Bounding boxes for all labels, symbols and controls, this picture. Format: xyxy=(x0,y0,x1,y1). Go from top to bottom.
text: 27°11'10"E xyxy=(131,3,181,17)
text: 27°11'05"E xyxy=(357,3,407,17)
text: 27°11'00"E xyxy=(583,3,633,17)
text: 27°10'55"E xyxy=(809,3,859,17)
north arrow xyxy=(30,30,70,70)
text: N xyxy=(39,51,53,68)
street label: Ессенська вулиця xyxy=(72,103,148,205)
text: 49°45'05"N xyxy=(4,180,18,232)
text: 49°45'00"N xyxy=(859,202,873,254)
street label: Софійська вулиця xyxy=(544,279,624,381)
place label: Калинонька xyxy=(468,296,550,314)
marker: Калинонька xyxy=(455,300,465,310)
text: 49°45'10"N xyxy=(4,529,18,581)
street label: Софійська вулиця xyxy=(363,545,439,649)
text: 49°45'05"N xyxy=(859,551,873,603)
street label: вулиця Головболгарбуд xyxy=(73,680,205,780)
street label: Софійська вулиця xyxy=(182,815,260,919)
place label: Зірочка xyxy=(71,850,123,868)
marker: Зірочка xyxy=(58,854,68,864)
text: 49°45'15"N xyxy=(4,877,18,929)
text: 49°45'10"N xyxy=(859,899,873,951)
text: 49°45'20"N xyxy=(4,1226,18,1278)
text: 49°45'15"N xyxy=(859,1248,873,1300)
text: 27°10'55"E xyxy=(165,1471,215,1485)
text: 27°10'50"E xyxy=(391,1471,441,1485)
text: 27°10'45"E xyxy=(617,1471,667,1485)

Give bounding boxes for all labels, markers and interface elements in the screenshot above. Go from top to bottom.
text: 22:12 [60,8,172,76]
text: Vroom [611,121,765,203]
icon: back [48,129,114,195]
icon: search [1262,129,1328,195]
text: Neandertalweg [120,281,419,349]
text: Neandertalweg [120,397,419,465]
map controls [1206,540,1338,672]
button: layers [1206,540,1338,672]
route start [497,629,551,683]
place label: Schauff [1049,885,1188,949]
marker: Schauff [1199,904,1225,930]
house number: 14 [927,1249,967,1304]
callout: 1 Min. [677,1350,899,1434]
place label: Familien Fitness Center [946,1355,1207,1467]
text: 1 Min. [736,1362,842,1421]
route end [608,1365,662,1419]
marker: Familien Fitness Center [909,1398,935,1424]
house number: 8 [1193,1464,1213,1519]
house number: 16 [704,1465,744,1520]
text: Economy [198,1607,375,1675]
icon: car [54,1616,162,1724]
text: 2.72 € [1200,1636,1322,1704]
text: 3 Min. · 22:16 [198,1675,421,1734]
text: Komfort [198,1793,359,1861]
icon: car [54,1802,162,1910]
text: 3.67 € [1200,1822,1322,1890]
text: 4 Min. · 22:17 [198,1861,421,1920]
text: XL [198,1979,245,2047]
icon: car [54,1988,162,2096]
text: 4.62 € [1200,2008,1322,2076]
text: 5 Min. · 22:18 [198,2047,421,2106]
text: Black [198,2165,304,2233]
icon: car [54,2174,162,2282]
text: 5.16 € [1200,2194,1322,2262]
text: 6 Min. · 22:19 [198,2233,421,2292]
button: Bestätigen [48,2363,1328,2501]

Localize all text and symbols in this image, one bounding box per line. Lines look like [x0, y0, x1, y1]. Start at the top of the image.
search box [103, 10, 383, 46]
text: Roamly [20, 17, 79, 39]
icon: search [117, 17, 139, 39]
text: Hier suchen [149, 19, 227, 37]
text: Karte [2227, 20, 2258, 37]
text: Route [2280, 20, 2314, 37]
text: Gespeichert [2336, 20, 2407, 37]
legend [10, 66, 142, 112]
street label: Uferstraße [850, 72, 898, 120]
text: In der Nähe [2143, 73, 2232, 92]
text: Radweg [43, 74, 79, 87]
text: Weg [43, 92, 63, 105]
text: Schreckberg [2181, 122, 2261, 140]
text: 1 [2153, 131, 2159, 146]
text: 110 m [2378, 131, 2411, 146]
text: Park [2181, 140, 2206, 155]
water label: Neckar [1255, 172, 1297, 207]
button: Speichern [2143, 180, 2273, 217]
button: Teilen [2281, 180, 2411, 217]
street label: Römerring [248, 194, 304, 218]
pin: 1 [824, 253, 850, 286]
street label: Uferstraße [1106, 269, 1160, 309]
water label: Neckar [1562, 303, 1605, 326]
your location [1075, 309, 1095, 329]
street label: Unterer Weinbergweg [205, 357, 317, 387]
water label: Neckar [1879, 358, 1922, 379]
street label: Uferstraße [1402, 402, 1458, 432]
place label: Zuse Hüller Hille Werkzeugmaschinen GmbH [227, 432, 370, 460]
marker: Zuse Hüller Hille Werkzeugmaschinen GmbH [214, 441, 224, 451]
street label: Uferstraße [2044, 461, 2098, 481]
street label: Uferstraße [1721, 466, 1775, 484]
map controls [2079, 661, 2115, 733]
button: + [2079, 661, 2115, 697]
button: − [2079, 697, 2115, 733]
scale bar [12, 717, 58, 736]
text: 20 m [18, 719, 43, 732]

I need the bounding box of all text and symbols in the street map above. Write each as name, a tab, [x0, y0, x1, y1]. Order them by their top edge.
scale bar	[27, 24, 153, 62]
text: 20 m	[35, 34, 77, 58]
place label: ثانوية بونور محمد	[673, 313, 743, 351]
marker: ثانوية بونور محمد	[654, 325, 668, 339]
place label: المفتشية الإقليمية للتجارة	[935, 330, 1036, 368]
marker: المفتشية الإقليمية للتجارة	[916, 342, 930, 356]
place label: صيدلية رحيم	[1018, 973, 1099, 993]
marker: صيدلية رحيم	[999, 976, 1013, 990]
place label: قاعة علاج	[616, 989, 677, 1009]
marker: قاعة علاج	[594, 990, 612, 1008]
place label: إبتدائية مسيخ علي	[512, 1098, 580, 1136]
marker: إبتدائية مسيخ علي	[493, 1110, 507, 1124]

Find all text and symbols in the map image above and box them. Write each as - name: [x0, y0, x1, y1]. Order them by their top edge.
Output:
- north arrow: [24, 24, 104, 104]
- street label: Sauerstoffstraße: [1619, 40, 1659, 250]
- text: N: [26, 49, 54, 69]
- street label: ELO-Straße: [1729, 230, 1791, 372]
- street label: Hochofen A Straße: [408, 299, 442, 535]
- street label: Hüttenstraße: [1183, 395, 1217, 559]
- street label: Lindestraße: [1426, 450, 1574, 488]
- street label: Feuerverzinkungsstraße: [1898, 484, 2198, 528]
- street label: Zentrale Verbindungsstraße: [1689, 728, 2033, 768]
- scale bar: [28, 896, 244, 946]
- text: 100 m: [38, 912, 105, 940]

- **WORK ITEM**
For each line in the entries that contains the string "scale", make a copy.

- **SOLUTION TO THIS PROBLEM**
scale bar [12, 717, 58, 736]
scale bar	[27, 24, 153, 62]
- scale bar: [28, 896, 244, 946]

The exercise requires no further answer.